Dataset content:
-.-.-
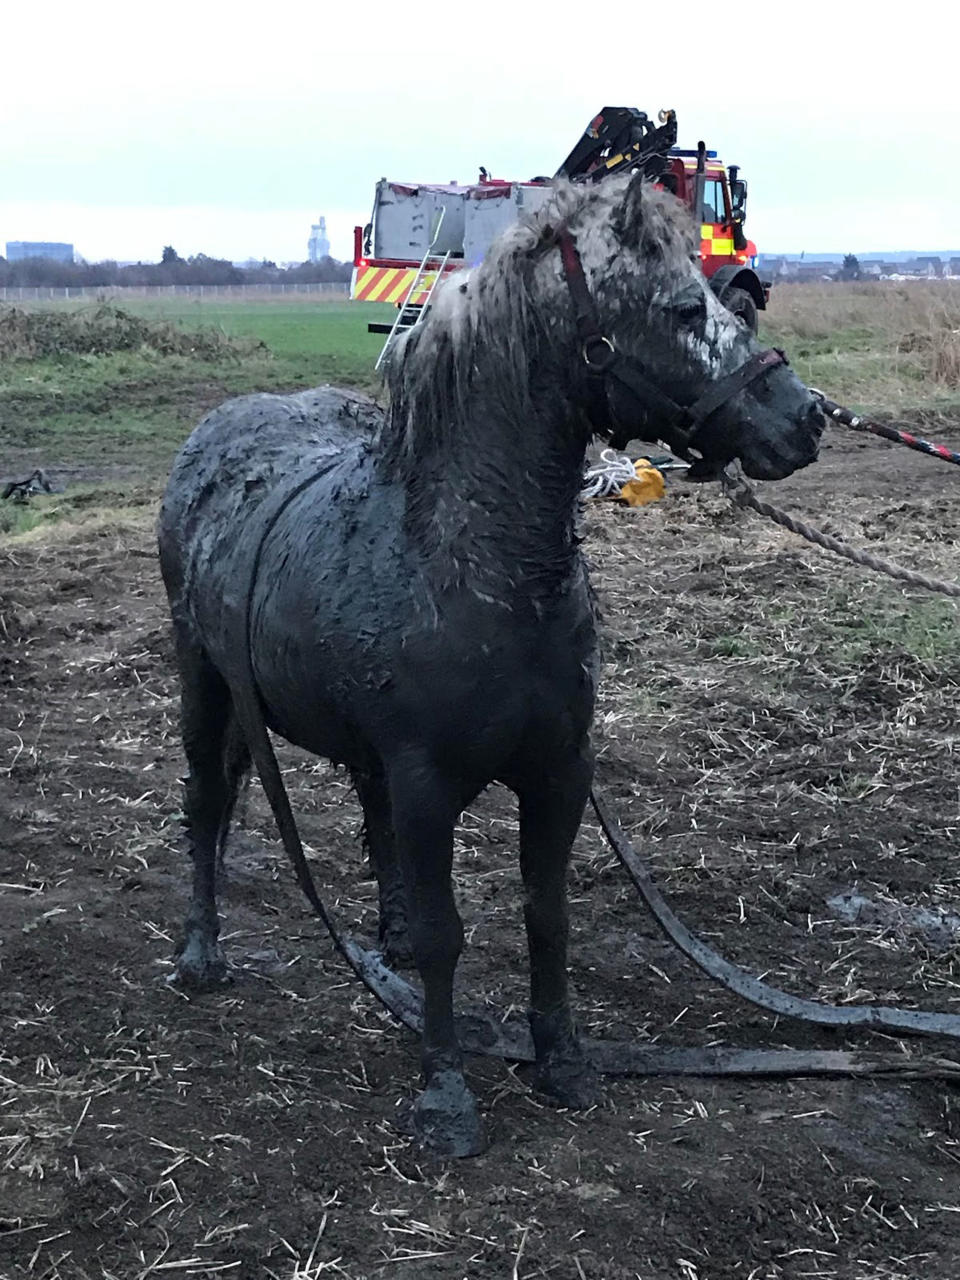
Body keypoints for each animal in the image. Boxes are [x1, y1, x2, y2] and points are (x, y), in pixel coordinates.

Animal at [160, 175, 829, 1157]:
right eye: (681, 309)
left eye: (731, 303)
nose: (804, 417)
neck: (478, 568)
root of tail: (214, 431)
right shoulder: (429, 782)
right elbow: (450, 933)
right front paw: (445, 1098)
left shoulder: (558, 771)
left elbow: (547, 917)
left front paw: (565, 1065)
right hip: (204, 686)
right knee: (207, 805)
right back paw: (203, 955)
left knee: (366, 812)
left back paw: (387, 943)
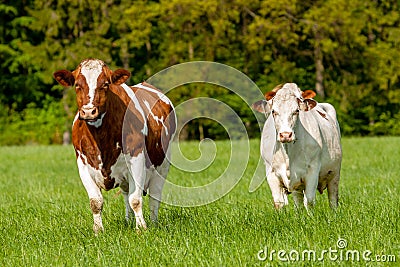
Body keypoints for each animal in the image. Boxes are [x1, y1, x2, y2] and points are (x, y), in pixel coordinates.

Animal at [54, 58, 176, 232]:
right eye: (77, 84)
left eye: (105, 84)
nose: (89, 111)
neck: (101, 139)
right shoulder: (82, 164)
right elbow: (95, 201)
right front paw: (98, 230)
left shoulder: (136, 159)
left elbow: (135, 199)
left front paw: (141, 229)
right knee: (126, 193)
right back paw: (128, 221)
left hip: (162, 165)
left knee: (155, 195)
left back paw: (153, 222)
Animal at [253, 82, 340, 210]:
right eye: (274, 111)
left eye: (296, 111)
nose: (285, 134)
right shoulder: (271, 172)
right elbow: (279, 202)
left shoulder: (313, 170)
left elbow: (309, 201)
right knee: (298, 201)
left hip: (335, 174)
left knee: (333, 198)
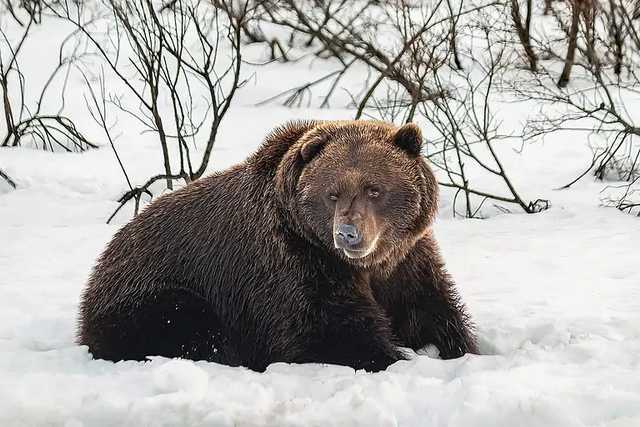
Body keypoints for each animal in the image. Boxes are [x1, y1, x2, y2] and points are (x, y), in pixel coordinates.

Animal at [77, 119, 478, 372]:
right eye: (332, 193)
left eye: (374, 189)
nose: (348, 233)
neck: (364, 266)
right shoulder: (295, 263)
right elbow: (327, 331)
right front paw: (391, 356)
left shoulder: (406, 261)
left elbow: (432, 310)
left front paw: (460, 349)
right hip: (154, 293)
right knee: (187, 322)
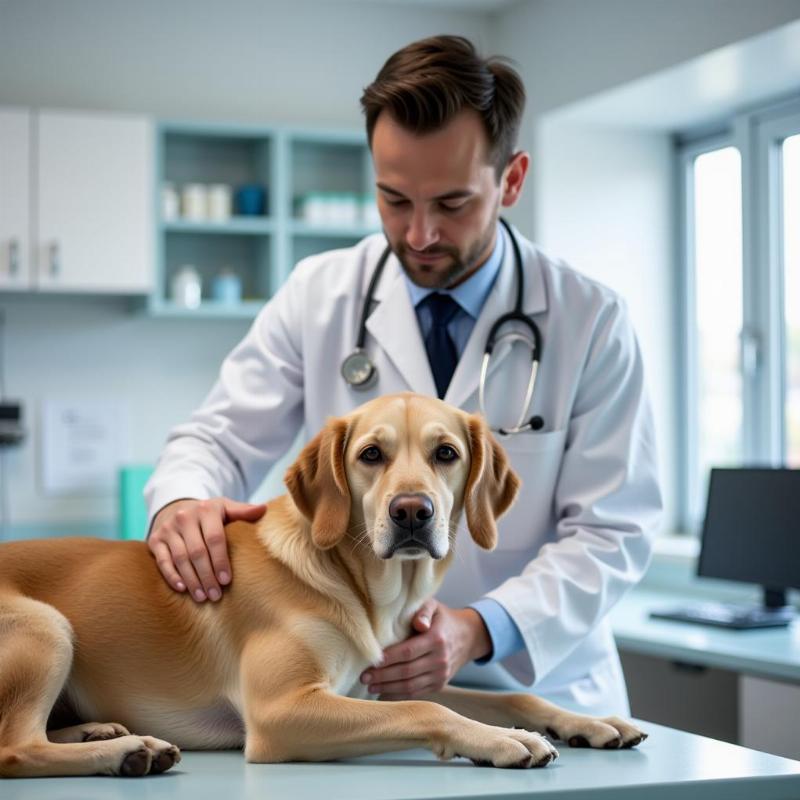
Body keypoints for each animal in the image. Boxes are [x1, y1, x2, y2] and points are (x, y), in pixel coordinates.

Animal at [0, 392, 644, 776]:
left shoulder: (374, 686)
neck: (359, 586)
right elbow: (427, 707)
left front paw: (592, 722)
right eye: (371, 454)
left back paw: (97, 731)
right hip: (47, 626)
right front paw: (504, 739)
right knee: (15, 747)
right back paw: (130, 750)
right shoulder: (282, 711)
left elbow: (511, 696)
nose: (413, 513)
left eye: (446, 453)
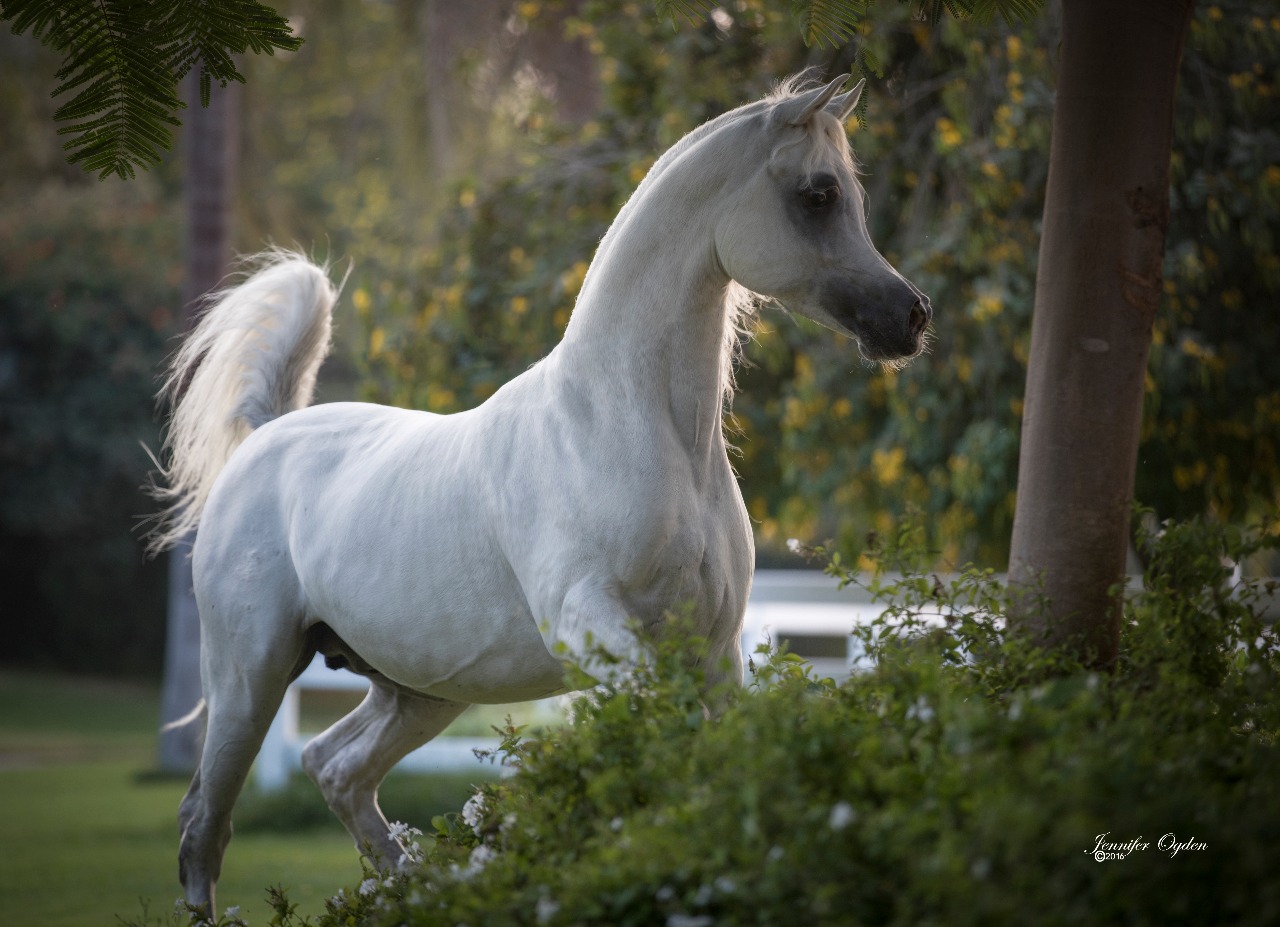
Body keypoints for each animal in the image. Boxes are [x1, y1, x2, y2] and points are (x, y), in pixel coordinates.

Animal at [152, 74, 931, 911]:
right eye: (819, 194)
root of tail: (264, 440)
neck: (629, 427)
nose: (911, 316)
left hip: (416, 689)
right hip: (250, 677)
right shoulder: (596, 630)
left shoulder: (717, 647)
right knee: (203, 824)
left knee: (335, 768)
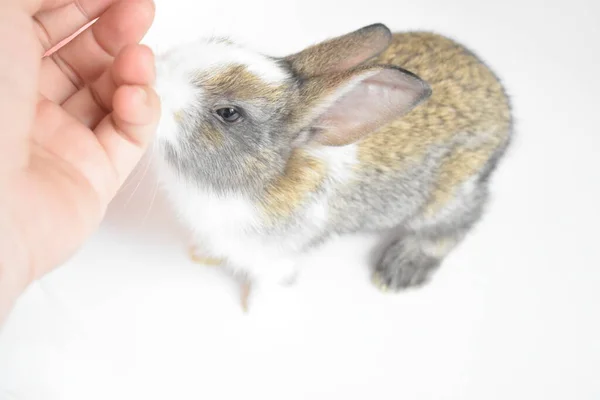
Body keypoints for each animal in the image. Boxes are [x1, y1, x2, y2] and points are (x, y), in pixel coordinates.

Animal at [152, 23, 512, 310]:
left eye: (228, 113)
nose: (156, 79)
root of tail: (504, 109)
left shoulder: (275, 258)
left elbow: (270, 282)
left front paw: (254, 312)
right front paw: (203, 254)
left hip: (451, 191)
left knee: (459, 219)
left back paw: (398, 271)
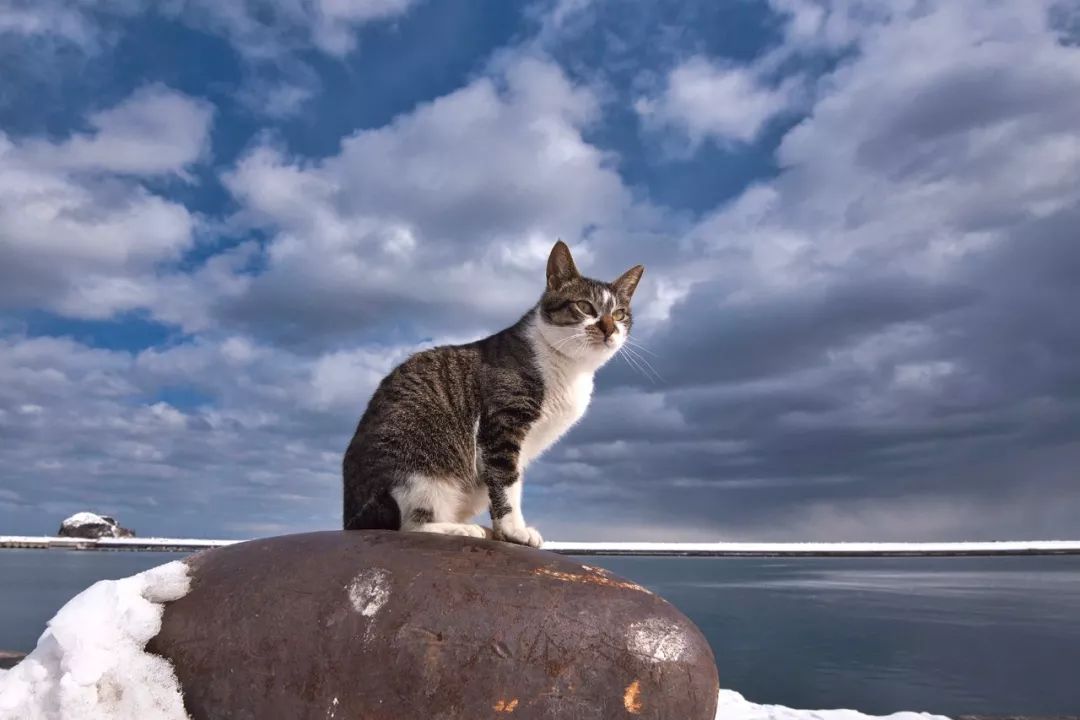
-.-.-
Goal of the exercise: Print exactly, with no pictures, the lines above from the one that holds "left hip: (162, 165)" through the one that holds "nose: (911, 316)", both of them included.

Answer section:
left hip: (162, 165)
left knee: (155, 195)
left back paw: (153, 222)
Animal at [253, 82, 340, 210]:
right eye: (274, 111)
left eye: (296, 111)
nose: (285, 134)
right shoulder: (271, 172)
right elbow: (279, 202)
left shoulder: (313, 170)
left elbow: (309, 201)
right knee: (298, 201)
left hip: (335, 174)
left knee: (333, 198)
Body keypoints for each animal in the image. Boxes are [x1, y1, x2, y2] and points are (x, y), in pixel coordinates.

Animal at [77, 119, 478, 372]:
right eye: (332, 193)
left eye: (374, 189)
nose: (348, 233)
neck: (364, 266)
right shoulder: (295, 263)
right elbow: (327, 331)
right front paw: (391, 356)
left shoulder: (406, 261)
left elbow: (432, 310)
left front paw: (460, 349)
right hip: (154, 293)
right knee: (187, 322)
Body keypoints for each animal in the image. Boxes are [x1, y1, x2, y2] and points are (x, y), in pixel coordinates.

Animal at [0, 392, 644, 776]:
left shoulder: (374, 686)
neck: (359, 586)
right elbow: (427, 707)
left front paw: (592, 722)
right eye: (371, 454)
left back paw: (97, 731)
right hip: (47, 626)
right front paw: (504, 739)
right knee: (15, 747)
right back paw: (130, 750)
right shoulder: (282, 711)
left elbow: (511, 696)
nose: (413, 513)
left eye: (446, 453)
Body keypoints for each animal in the image. Boxes are [x1, y1, x2, y2] and points are (x, y), in pixel coordinates.

Animal at [152, 74, 931, 911]:
right eye: (819, 194)
root of tail: (264, 440)
neck: (629, 427)
nose: (911, 316)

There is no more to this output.